> **Assignment**:
What you give back from the listing below should be an exact copy of the lines from the one with "капитализирует" down to the one with "Kosmetinis acetonas", and it should contain no pictures.

> **Data for processing**:
■ ■ ■ ■ ■ ■ ■
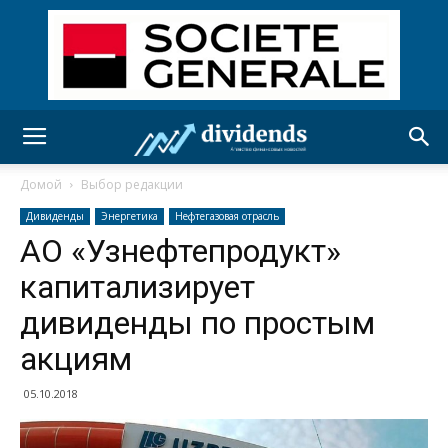
Домой
Выбор редакции
Дивиденды
Энергетика
Нефтегазовая отрасль
АО «Узнефтепродукт»
капитализирует
дивиденды по простым
акциям
05.10.2018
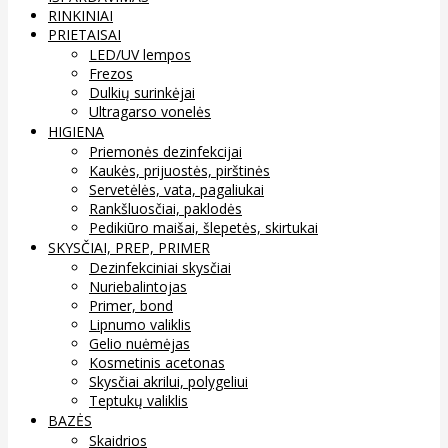
RINKINIAI
PRIETAISAI
LED/UV lempos
Frezos
Dulkių surinkėjai
Ultragarso vonelės
HIGIENA
Priemonės dezinfekcijai
Kaukės, prijuostės, pirštinės
Servetėlės, vata, pagaliukai
Rankšluosčiai, paklodės
Pedikiūro maišai, šlepetės, skirtukai
SKYSČIAI, PREP, PRIMER
Dezinfekciniai skysčiai
Nuriebalintojas
Primer, bond
Lipnumo valiklis
Gelio nuėmėjas
Kosmetinis acetonas
Skysčiai akrilui, polygeliui
Teptukų valiklis
BAZĖS
Skaidrios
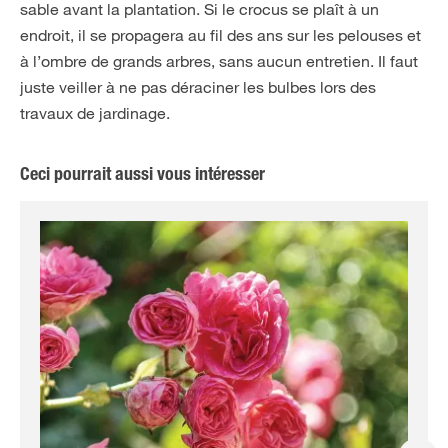
sable avant la plantation. Si le crocus se plaît à un
endroit, il se propagera au fil des ans sur les pelouses et
à l’ombre de grands arbres, sans aucun entretien. Il faut
juste veiller à ne pas déraciner les bulbes lors des
travaux de jardinage.
Ceci pourrait aussi vous intéresser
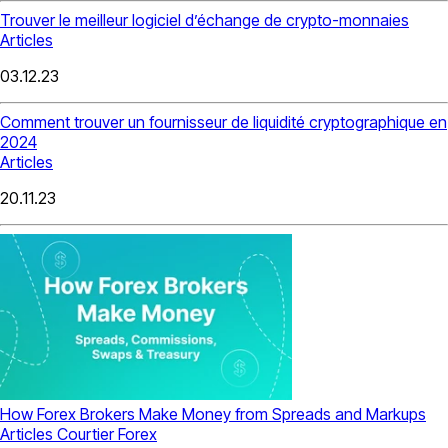
Trouver le meilleur logiciel d’échange de crypto-monnaies
Articles
03.12.23
Comment trouver un fournisseur de liquidité cryptographique en
2024
Articles
20.11.23
How Forex Brokers Make Money from Spreads and Markups
Articles
Courtier Forex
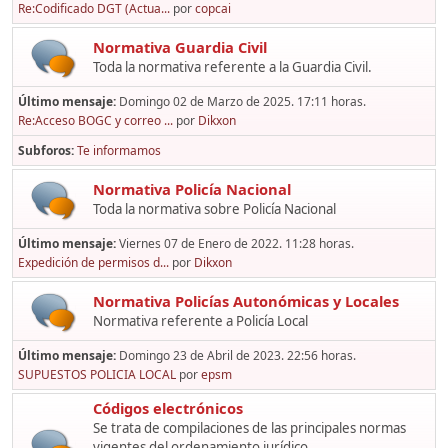
Re:Codificado DGT (Actua...
por
copcai
Normativa Guardia Civil
Toda la normativa referente a la Guardia Civil.
Último mensaje:
Domingo 02 de Marzo de 2025. 17:11 horas.
Re:Acceso BOGC y correo ...
por
Dikxon
Subforos
Te informamos
Normativa Policía Nacional
Toda la normativa sobre Policía Nacional
Último mensaje:
Viernes 07 de Enero de 2022. 11:28 horas.
Expedición de permisos d...
por
Dikxon
Normativa Policías Autonómicas y Locales
Normativa referente a Policía Local
Último mensaje:
Domingo 23 de Abril de 2023. 22:56 horas.
SUPUESTOS POLICIA LOCAL
por
epsm
Códigos electrónicos
Se trata de compilaciones de las principales normas
vigentes del ordenamiento jurídico,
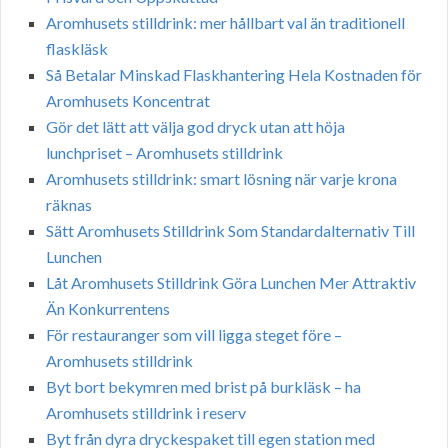
Aromhusets stilldrink: mer hållbart val än traditionell
flaskläsk
Så Betalar Minskad Flaskhantering Hela Kostnaden för
Aromhusets Koncentrat
Gör det lätt att välja god dryck utan att höja
lunchpriset – Aromhusets stilldrink
Aromhusets stilldrink: smart lösning när varje krona
räknas
Sätt Aromhusets Stilldrink Som Standardalternativ Till
Lunchen
Låt Aromhusets Stilldrink Göra Lunchen Mer Attraktiv
Än Konkurrentens
För restauranger som vill ligga steget före –
Aromhusets stilldrink
Byt bort bekymren med brist på burkläsk – ha
Aromhusets stilldrink i reserv
Byt från dyra dryckespaket till egen station med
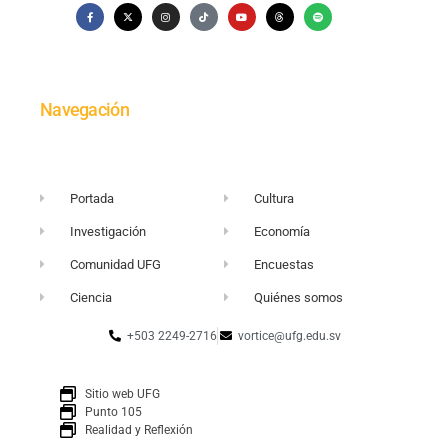
Navegación
Portada
Cultura
Investigación
Economía
Comunidad UFG
Encuestas
Ciencia
Quiénes somos
+503 2249-2716
vortice@ufg.edu.sv
Sitio web UFG
Punto 105
Realidad y Reflexión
■ ■ ■ ■ ■ ■ ■
> **Result of this exercise**:
капитализирует
дивиденды по простым
акциям
05.10.2018
RINKINIAI
PRIETAISAI
LED/UV lempos
Frezos
Dulkių surinkėjai
Ultragarso vonelės
HIGIENA
Priemonės dezinfekcijai
Kaukės, prijuostės, pirštinės
Servetėlės, vata, pagaliukai
Rankšluosčiai, paklodės
Pedikiūro maišai, šlepetės, skirtukai
SKYSČIAI, PREP, PRIMER
Dezinfekciniai skysčiai
Nuriebalintojas
Primer, bond
Lipnumo valiklis
Gelio nuėmėjas
Kosmetinis acetonas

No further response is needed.